Once upon a time, we knew how the world worked,
Four elements, earth, air, fire and water,
What plants would kill us,
And what animals would eat us.
The rest was up to the gods,
Up in the sky, under the ground,
And next door in every creek and tree,
Some benign, others willful, unpredictable, angry,
All demanding grovelling and tribute.

Only one solution for any self-respecting hominid:
Take over their job.
It wasn't easy, with savage opposition
From the gods' self-appointed intermediaries,
And lots of magic-inspired dead ends,
But finally,
After patient observation, cataloguing and experimentation,
We were there,
With a neat world of bouncing billiard ball atoms,
Orderly tables of elements,
Electric and magnetic fields described by elegant equations.,
And enough time for the rocks to shape themselves.
A few diseases needed curing, but that was a detail.
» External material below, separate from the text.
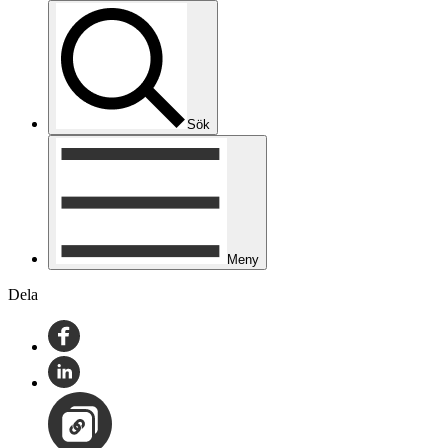
Sök
Meny
Dela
Anyone in their right mind would have stopped here,
But a few knowalls plugged on,
Conducting esoteric experiments on tiny objects.
Suddenly light didn't know if it was a particle or a wave,
Mass became energy, space and time merged,
The speed of light became our cosmic speed limit.
Billiard ball atoms turned into mini solar systems
With nuclei and whirling electrons,
Splitting into other atoms in ways that would wow any alchemist,
Other kinds of particle emerged from a mass-energy sea,
Colliding, merging, annihilating,
So many that new particles were invented as their constituents,
Explained as "undiscoverable", then discovered after all,
As a new "Standard Model" took shape,
Dogged by incomprehensible symmetries and unexpected infinities,
But grasped as a new model of most things

Except it isn't.
A few galaxies got in the way,
Rotating as if they were solid,
Needing far more mass than they were supposed to have.
Enter Dark Matter.
What is is, no-one knows.
Then the universe decides it's expanding
Much faster than it's supposed to.
Enter Dark Energy.
Another big question mark.
Black holes don't help, with a featureless sludge of material
Concentrated at point, making a nonsense of space-time,
Nor does the big bang, which started with the same thing.
Funny quantum effects like entanglement are a problem too,
Suggesting instantaneous effects over infinite distances,
A job now given back to magic.
Exit Space and Time.

So what do we have left?
A collection of unknown objects, interacting in an unknown way,
Forming an unknown network whose emergent properties
Might be space and time,
And all those other features that we know and love,
Or could be totally different and alien
And not our thing at all.

David Walker

Dedication: To Titus Lucretius Carus, who wrote On The Nature of Things, a poem (much longer than this one) about atoms.